• **WORK INSTRUCTIONS**:
1. Please retype the stretch of the Petrarch post from "San Valentino is" through "man in love.", keeping every word and mark the same.
2. Write what comes next in the Petrarch post, starting right after its final sentence.

• **SOURCE EXTRACT**:
________________

Love with Francesco Petrarca Posted by Bridgette on Feb 10, 2022 in Culture, Holidays
Ciao a tutti!
San Valentino is right around the corner, so I thought I’d share a 700 year old love story.
Francesco Petrarca was an Italian renaissance poet and scholar. He is also credited with rediscovering the letters of Cicero, a Roman statesman, lawyer, scholar and philosopher. This rediscovery is said to have actually initiated the 14th-century Renaissance in public affairs, humanism, and classical Roman culture, and is why he is known as the “father of the Renaissance.”
But despite all of that, Petrarca, commonly anglicized as Petrarch, was simply a man in love.
His collection of Italian verses, known as the “Canzoniere” in English: “Petrarch’s Sonnets,” was inspired by his unrequited passion for Laura, a young woman he first saw in the church of Sainte-Claire d’Avignon. Her true identity isn’t certain, but it is thought that she was Frenchwoman Laura de Noves, and she denied him because she was already married.

________________

Dataset excerpts:
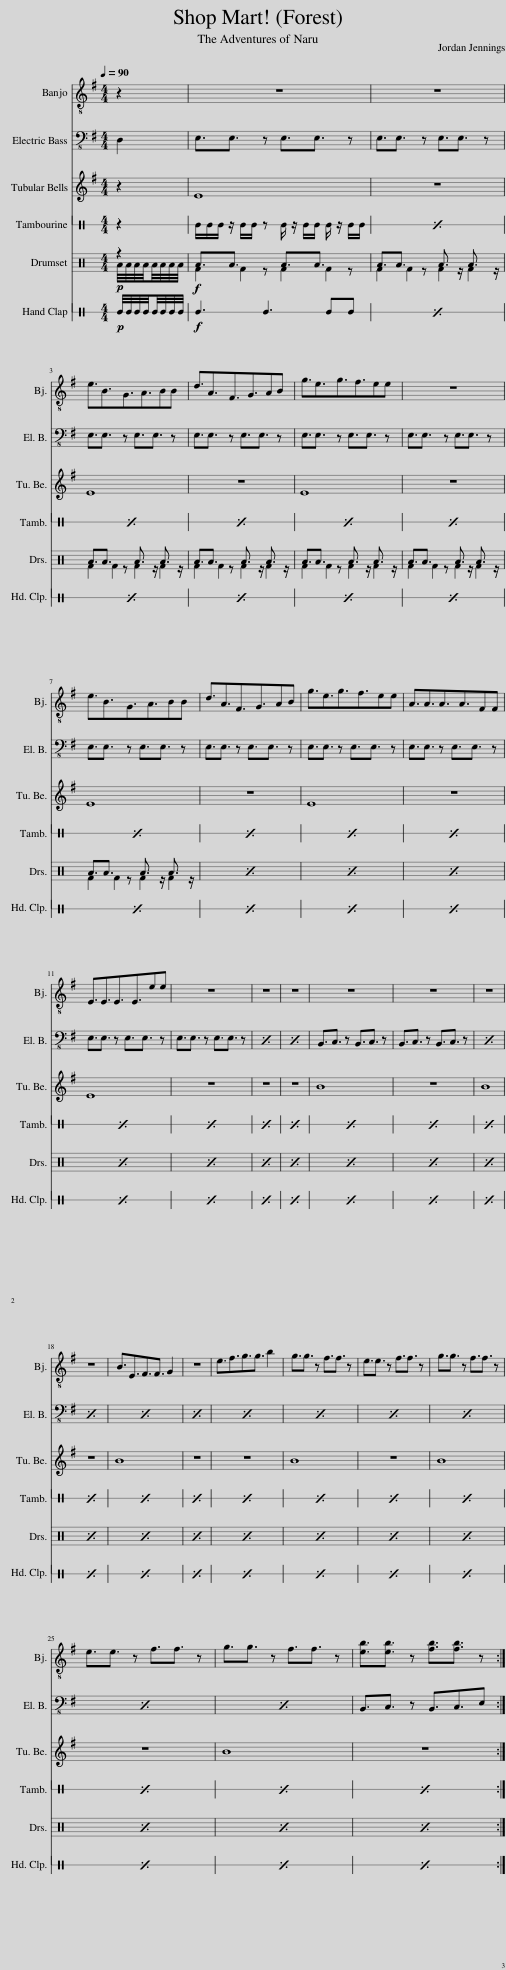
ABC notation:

X:1
%%score 1 2 3 4 ( 5 6 ) 7
L:1/8
Q:1/4=90
M:4/4
I:linebreak $
K:G
V:1 treble-8
V:2 bass-8
V:3 treble
V:4 perc stafflines=1
K:none
V:5 perc
K:none
V:6 perc
K:none
V:7 perc stafflines=1
K:none
V:1
 z2 | z8 | z8 |$ e3/2B3/2G3/2A3/2BB | d3/2A3/2F3/2G3/2AB | %5
 g3/2e3/2g3/2f3/2ee | z8 |$ e3/2B3/2G3/2A3/2BB | d3/2A3/2F3/2G3/2AB | g3/2e3/2g3/2f3/2ee | %10
 A3/2A3/2A3/2A3/2FF |$ E3/2E3/2E3/2E3/2ee | z8 | z8 | z8 | %15
 z8 | z8 | z8 |$ z8 | B3/2E3/2F3/2F3/2 G2 | %20
 z8 | e3/2f3/2g3/2g3/2 b2 | g3/2g3/2 z f3/2f3/2 z | e3/2e3/2 z f3/2f3/2 z | g3/2g3/2 z f3/2f3/2 z |$ %25
 e3/2e3/2 z f3/2f3/2 z | g3/2g3/2 z f3/2f3/2 z | [eb]3/2[eb]3/2 z [fb]3/2[fb]3/2 z :| %28
V:2
 D,2 | E,3/2E,3/2 z E,3/2E,3/2 z | E,3/2E,3/2 z E,3/2E,3/2 z |$ E,3/2E,3/2 z E,3/2E,3/2 z | E,3/2E,3/2 z E,3/2E,3/2 z | %5
 E,3/2E,3/2 z E,3/2E,3/2 z | E,3/2E,3/2 z E,3/2E,3/2 z |$ E,3/2E,3/2 z E,3/2E,3/2 z | E,3/2E,3/2 z E,3/2E,3/2 z | E,3/2E,3/2 z E,3/2E,3/2 z | %10
 E,3/2E,3/2 z E,3/2E,3/2 z |$ E,3/2E,3/2 z E,3/2E,3/2 z | E,3/2E,3/2 z E,3/2E,3/2 z | x8 | x8 | %15
 B,,3/2C,3/2 z B,,3/2C,3/2 z | B,,3/2C,3/2 z B,,3/2C,3/2 z | x8 |$ x8 | x8 | %20
 x8 | x8 | x8 | x8 | x8 |$ %25
 x8 | x8 | B,,3/2C,3/2 z B,,3/2C,3/2E, :| %28
V:3
 z2 | E8 | z8 |$ E8 | z8 | %5
 E8 | z8 |$ E8 | z8 | E8 | %10
 z8 |$ E8 | z8 | z8 | z8 | %15
 B8 | z8 | B8 |$ z8 | B8 | %20
 z8 | z8 | B8 | z8 | B8 |$ %25
 z8 | B8 | z8 :| %28
V:4
[K:C] z2 | E/E/E/ z/ E/E/ z E/ z/ E/E/ E/ z/ E/E/ | x8 |$ x8 | x8 | %5
 x8 | x8 |$ x8 | x8 | x8 | %10
 x8 |$ x8 | x8 | x8 | x8 | %15
 x8 | x8 | x8 |$ x8 | x8 | %20
 x8 | x8 | x8 | x8 | x8 |$ %25
 x8 | x8 | x8 :| %28
V:5
[K:C]!p! z2 |!f! F2 F2 F2 F2 | F2 F2 F2 F2 |$ F2 F2 F2 F2 | F2 F2 F2 F2 | %5
 F2 F2 F2 F2 | F2 F2 F2 F2 |$ F2 F2 F2 F2 | x8 | x8 | %10
 x8 |$ x8 | x8 | x8 | x8 | %15
 x8 | x8 | x8 |$ x8 | x8 | %20
 x8 | x8 | x8 | x8 | x8 |$ %25
 x8 | x8 | x8 :| %28
V:6
[K:C] A/4A/4A/4A/4A/4A/4A/4A/4 | A3/2A3/2 z A3/2A3/2 z | A3/2A3/2 z A3/2 z/ A3/2 z/ |$ A3/2A3/2 z A3/2 z/ A3/2 z/ | A3/2A3/2 z A3/2 z/ A3/2 z/ | %5
 A3/2A3/2 z A3/2 z/ A3/2 z/ | A3/2A3/2 z A3/2 z/ A3/2 z/ |$ A3/2A3/2 z A3/2 z/ A3/2 z/ | x8 | x8 | %10
 x8 |$ x8 | x8 | x8 | x8 | %15
 x8 | x8 | x8 |$ x8 | x8 | %20
 x8 | x8 | x8 | x8 | x8 |$ %25
 x8 | x8 | x8 :| %28
V:7
[K:C]!p! E/4E/4E/4E/4E/4E/4E/4E/4 |!f! E3 E3 EE | x8 |$ x8 | x8 | %5
 x8 | x8 |$ x8 | x8 | x8 | %10
 x8 |$ x8 | x8 | x8 | x8 | %15
 x8 | x8 | x8 |$ x8 | x8 | %20
 x8 | x8 | x8 | x8 | x8 |$ %25
 x8 | x8 | x8 :| %28
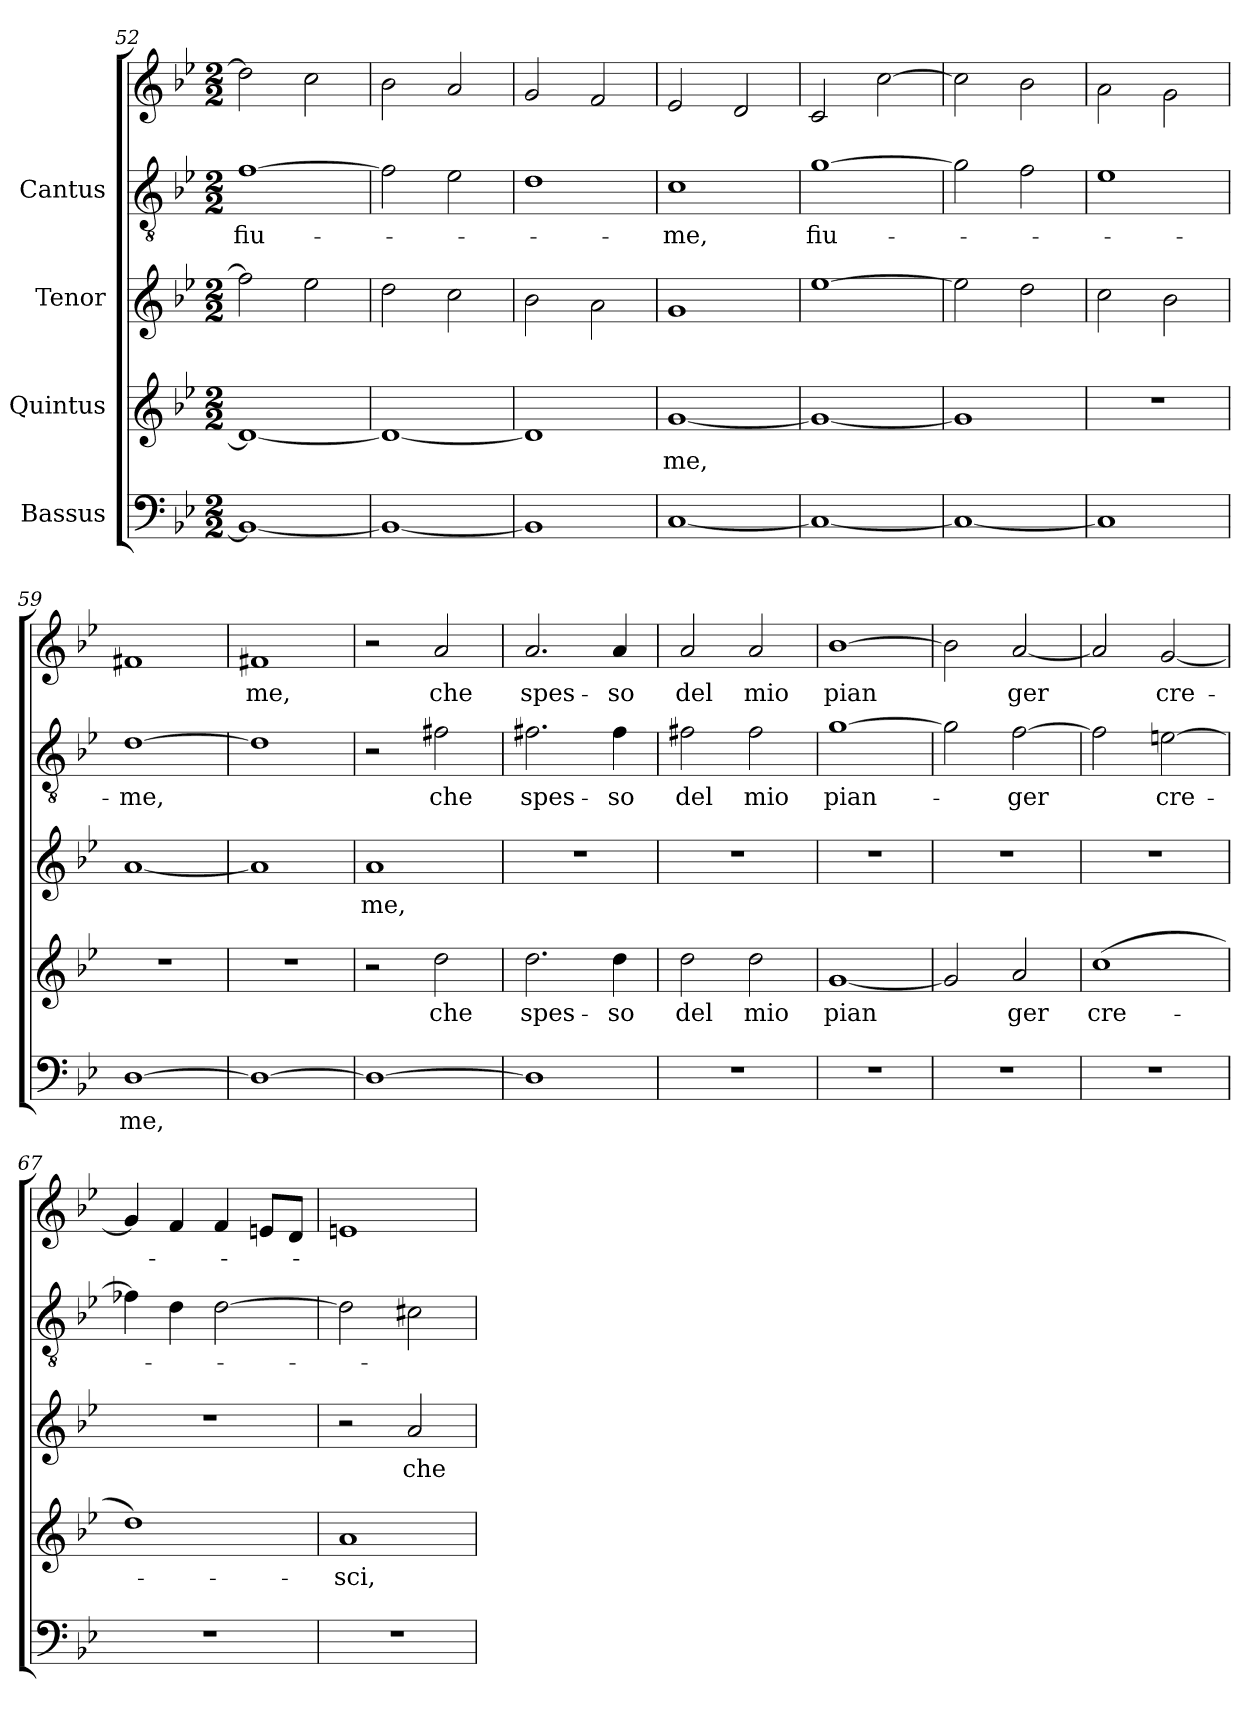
**kern	**text	**kern	**text	**kern	**text	**kern	**text	**kern	**text
*part4	*part4	*part3	*part3	*part2	*part2	*part1	*part1	*part1	*part1
*staff5	*staff5	*staff4	*staff4	*staff3	*staff3	*staff2	*staff2	*staff1	*staff1
*I"Bassus	*	*I"Quintus	*	*I"Tenor	*	*I"Cantus	*	*	*
*clefF4	*	*clefG2	*	*clefG2	*	*clefGv2	*	*clefG2	*
*k[b-e-]	*	*k[b-e-]	*	*k[b-e-]	*	*k[b-e-]	*	*k[b-e-]	*
*B-:	*	*B-:	*	*B-:	*	*B-:	*	*B-:	*
*M2/2	*	*M2/2	*	*M2/2	*	*M2/2	*	*M2/2	*
=52	=52	=52	=52	=52	=52	=52	=52	=52	=52
!	!	!	!	!	!	!	!LO:LY:b:cj	!	!
1BB-_<	.	1d_>	.	2ff\]	.	[>1f	fiu-	2dd\]	.
.	.	.	.	2ee-\	.	.	.	2cc\	.
=53	=53	=53	=53	=53	=53	=53	=53	=53	=53
1BB-_<	.	1d_>	.	2dd\	.	2f\]	.	2b-\	.
.	.	.	.	2cc\	.	2e-\	.	2a/	.
=54	=54	=54	=54	=54	=54	=54	=54	=54	=54
1BB-]	.	1d]	.	2b-\	.	1d	.	2g/	.
.	.	.	.	2a\	.	.	.	2f/	.
=55	=55	=55	=55	=55	=55	=55	=55	=55	=55
!	!	!	!LO:LY:b:cj	!	!	!	!LO:LY:b:cj	!	!
[>1C	.	[<1g	-me,	1g	.	1c	-me,	2e-/	.
.	.	.	.	.	.	.	.	2d/	.
=56	=56	=56	=56	=56	=56	=56	=56	=56	=56
!	!	!	!	!	!	!	!LO:LY:b:cj	!	!
1C_>	.	1g_<	.	[>1ee-	.	[>1g	fiu-	2c/	.
.	.	.	.	.	.	.	.	[>2cc\	.
!!LO:LB:g=z
=57	=57	=57	=57	=57	=57	=57	=57	=57	=57
1C_>	.	1g]	.	2ee-\]	.	2g\]	.	2cc\]	.
.	.	.	.	2dd\	.	2f\	.	2b-\	.
=58	=58	=58	=58	=58	=58	=58	=58	=58	=58
1C]	.	1r	.	2cc\	.	1e-	.	2a\	.
.	.	.	.	2b-\	.	.	.	2g\	.
=59	=59	=59	=59	=59	=59	=59	=59	=59	=59
!	!LO:LY:b:cj	!	!	!	!	!	!LO:LY:b:cj	!	!
[>1D	-me,	1r	.	[>1a	.	[>1d	-me,	1f#X	.
=60	=60	=60	=60	=60	=60	=60	=60	=60	=60
!	!	!	!	!	!	!	!	!	!LO:LY:b:cj
1D_>	.	1r	.	1a]	.	1d]	.	1f#X	me,
=61	=61	=61	=61	=61	=61	=61	=61	=61	=61
!	!	!	!	!	!LO:LY:b:cj	!	!	!	!
1D_>	.	2r	.	1a	-me,	2r	.	2r	.
!	!	!	!LO:LY:b:cj	!	!	!	!LO:LY:b:cj	!	!LO:LY:b:cj
.	.	2dd\	che	.	.	2f#X\	che	2a/	che
=62	=62	=62	=62	=62	=62	=62	=62	=62	=62
!	!	!	!LO:LY:b:cj	!	!	!	!LO:LY:b:cj	!	!LO:LY:b:cj
1D]	.	2.dd\	spes-	1r	.	2.f#X\	spes-	2.a/	spes-
!	!	!	!LO:LY:b:cj	!	!	!	!LO:LY:b:cj	!	!LO:LY:b:cj
.	.	4dd\	-so	.	.	4f#\	-so	4a/	-so
=63	=63	=63	=63	=63	=63	=63	=63	=63	=63
!	!	!	!LO:LY:b:cj	!	!	!	!LO:LY:b:cj	!	!LO:LY:b:cj
1r	.	2dd\	del	1r	.	2f#X\	del	2a/	del
!	!	!	!LO:LY:b:cj	!	!	!	!LO:LY:b:cj	!	!LO:LY:b:cj
.	.	2dd\	mio	.	.	2f#\	mio	2a/	mio
=64	=64	=64	=64	=64	=64	=64	=64	=64	=64
!	!	!	!LO:LY:b:cj	!	!	!	!LO:LY:b:cj	!	!LO:LY:b:cj
1r	.	[<1g	pian-	1r	.	[>1g	-pian-	[>1b-	pian-
=65	=65	=65	=65	=65	=65	=65	=65	=65	=65
!	!	!	!LO:LY:b:cj	!	!	!	!LO:LY:b:cj	!	!LO:LY:b:cj
1r	.	2g/]	-	1r	.	2g\]	.	2b-\]	-
!	!	!	!LO:LY:b:cj	!	!	!	!LO:LY:b:cj	!	!LO:LY:b:cj
.	.	2a/	ger	.	.	[>2f\	ger	[<2a/	ger
!!LO:LB:g=z
=66	=66	=66	=66	=66	=66	=66	=66	=66	=66
!	!	!	!LO:LY:b:cj	!	!	!	!LO:LY:b:cj	!	!LO:LY:b:cj
1r	.	(>1cc	cre-	1r	.	2f\]	-	2a/]	.
!	!	!	!	!	!	!	!LO:LY:b:cj	!	!LO:LY:b:cj
.	.	.	.	.	.	[>2en\	cre-	[<2g/	cre-
=67	=67	=67	=67	=67	=67	=67	=67	=67	=67
1r	.	1dd)	.	1r	.	4f-X\]	.	4g/]	.
.	.	.	.	.	.	4d\	.	4f/	.
.	.	.	.	.	.	[>2d\	.	4f/	.
.	.	.	.	.	.	.	.	8en/L	.
.	.	.	.	.	.	.	.	8d/J	.
=68	=68	=68	=68	=68	=68	=68	=68	=68	=68
!	!	!	!LO:LY:b:cj	!	!	!	!	!	!
1r	.	1a	-sci,	2r	.	2d\]	.	1en	.
!	!	!	!	!	!LO:LY:b:cj	!	!	!	!
.	.	.	.	2a/	che	2c#X\	.	.	.
=	=	=	=	=	=	=	=	=	=
*-	*-	*-	*-	*-	*-	*-	*-	*-	*-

________________

• **ANSWERS PROVIDED**:
1.
San Valentino is right around the corner, so I thought I’d share a 700 year old love story.
Francesco Petrarca was an Italian renaissance poet and scholar. He is also credited with rediscovering the letters of Cicero, a Roman statesman, lawyer, scholar and philosopher. This rediscovery is said to have actually initiated the 14th-century Renaissance in public affairs, humanism, and classical Roman culture, and is why he is known as the “father of the Renaissance.”
But despite all of that, Petrarca, commonly anglicized as Petrarch, was simply a man in love.

2.
Apparently they had little or no contact, but this first sight of her in 1327 was enough for him to long for her until her death from the plague in 1348, when he then found his grief was just as difficult to bear. All in all, he wrote 366 sonnets dedicated to her.
Later in his life Petrarch wrote: “In my younger days I struggled constantly with an overwhelming but pure love affair—my only one, and I would have struggled with it longer had not premature death, bitter but salutary for me, extinguished the cooling flames. I certainly wish I could say that I have always been entirely free from desires of the flesh, but I would be lying if I did”.
Aura che quelle chiome bionde et crespe
tu stai nelli occhi ond’amorose vespe
ch’or me ’l par ritrovar, et or m’accorgo
Aër felice, col bel vivo raggio
Breeze, blowing that blonde curling hair,
you linger around bright eyes whose loving sting
now I seem to find her, now I realize
Happy air, remain here with your
Buon San Valentino e viva l’amore!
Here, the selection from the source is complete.